The two code sides are created in slots 2 and 3.
The read-write filesystem occupies partition 4.
If in the future there is demand for additional partitions, partition can be moved into an extended partition in a future code update.
Device Mapper: The eMMC is divided using the device-mapper linear target, which allows for the expansion of devices if necessary without having to physically repartition since the device-mapper devices expose logical blocks. This is achieved by changing the device-mapper configuration table entries provided to the kernel to append unused physical blocks.
Logical Volumes:
- Volume management: LVM. This allows for dynamic partition/removal, similar to the current UBI implementation. LVM support increases the size of the kernel by ~100kB, but the increase in size is worth the ability of being able to resize the partition if needed.
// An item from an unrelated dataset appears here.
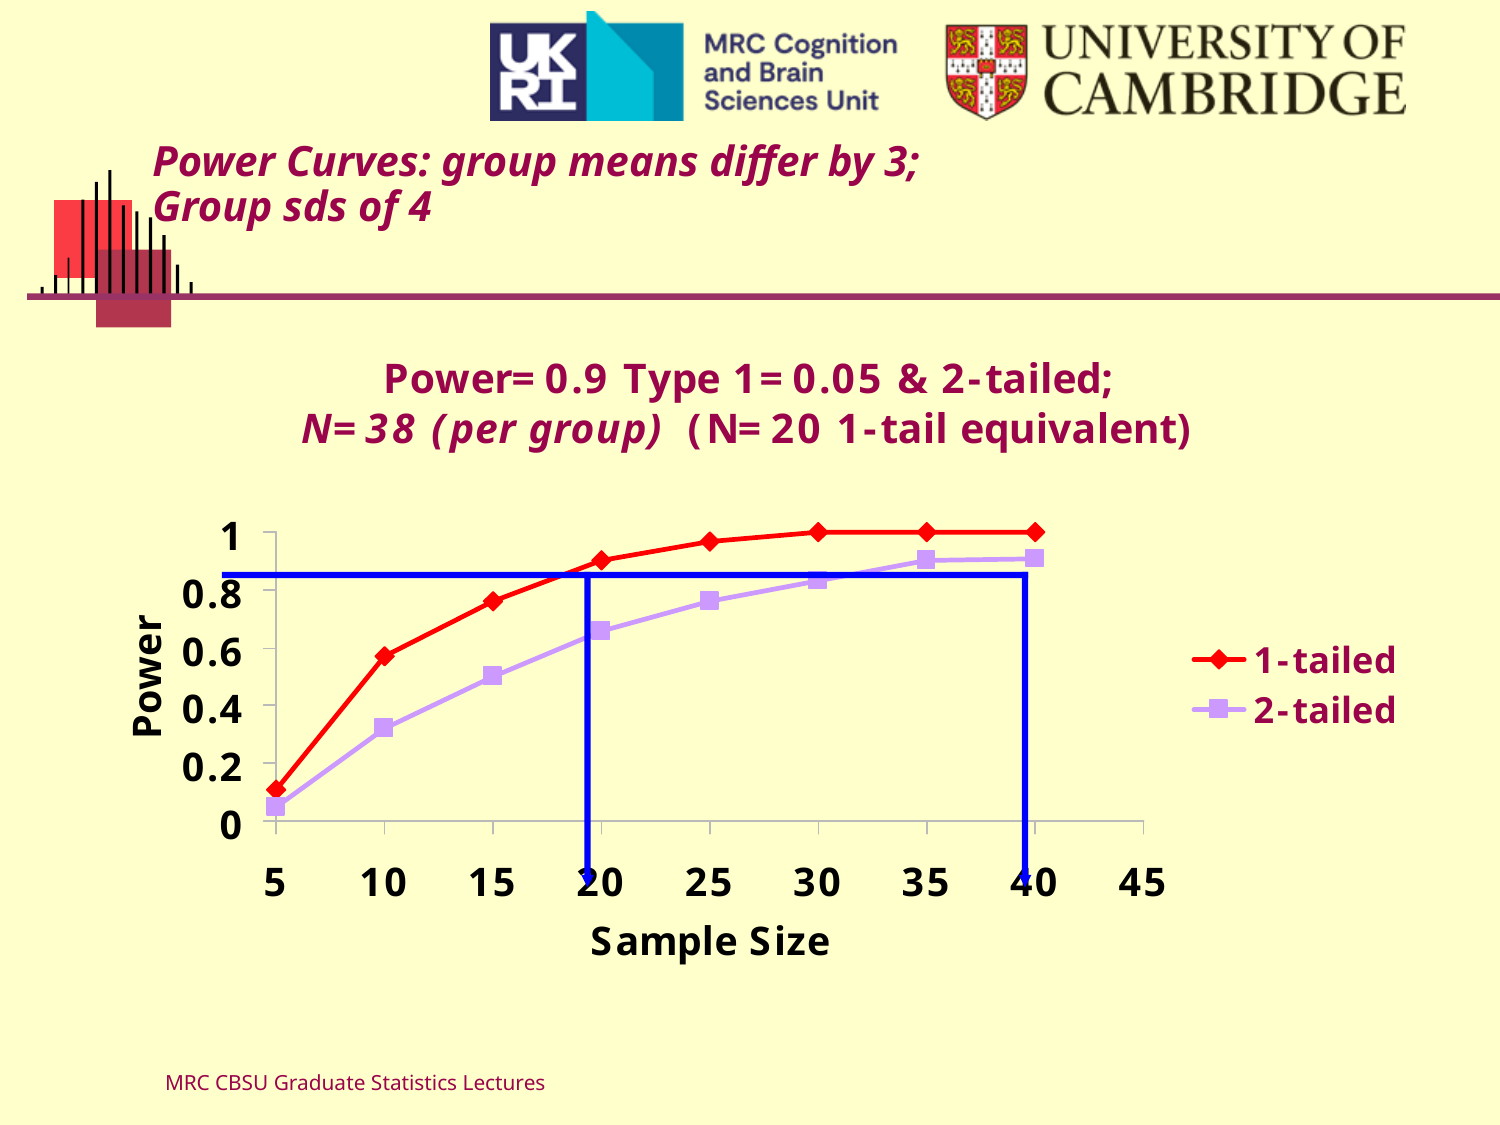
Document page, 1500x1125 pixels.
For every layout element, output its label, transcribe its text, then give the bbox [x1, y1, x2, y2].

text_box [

In addition, UBI volume management works in a similar way, so it would not be complex to implement LVM management in the code update application.
- Partitioning: If the eMMC is used to store the boot loader, a ext4 (or vfat) partition would hold the FIT image containing the kernel, initrd and device tree. This volume would be mounted as /boot. This allows U-Boot to load the kernel since it doesn't have support for LVM. After the boot partition, assign the remaining eMMC flash as a single physical volume containing logical volumes, instead of fixed-size partitions. This provides flexibility for cases where the contents of a partition outgrow a fixed size. This also means that other firmware images, such as BIOS and PSU, can be stored in volumes in the single eMMC device.
- Initramfs: Use an initramfs, which is the default in OpenBMC, to boot the rootfs from a logical volume. An initramfs allows for flexibility if additional boot actions are needed, such as mounting overlays. It also provides a point of departure (environment) to provision and format the eMMC volume(s). To boot the rootfs, the initramfs would search for the desired rootfs volume to be mounted, instead of using the U-Boot environments.
- Mount points: For firmware images such as BIOS that currently reside in separate SPI NOR modules, the logical volume in the eMMC would be mounted in the same paths as to prevent changes to the applications that rely on the location of that data.
- Provisioning: Since the LVM userspace tools don't offer an offline mode, it's not straightforward to assemble an LVM disk image from a bitbake task. Therefore, have the initramfs create the LVM volume and fetch the rootfs file into tmpfs from an external source to flash the volume. The rootfs file can be fetched using DHCP, UART, USB key, etc. An alternative option include to build the image from QEMU, this would require booting QEMU as part of the build process to setup the LVM volume and create the image file.

Impacts

This design would impact the OpenBMC build process and code update internal implementations but should not affect the external interfaces.

openbmc/linux: Kernel changes to support the eMMC chip and its filesystem.
openbmc/openbmc: Changes to create an eMMC image.
openbmc/openpower-pnor-code-mgmt: Changes to support updating the new filesystem.
openbmc/phosphor-bmc-code-mgmt: Changes to support updating the new filesystem.

Testing

Verify OpenBMC functionality in a system containing an eMMC. This system could be added to the CI pool.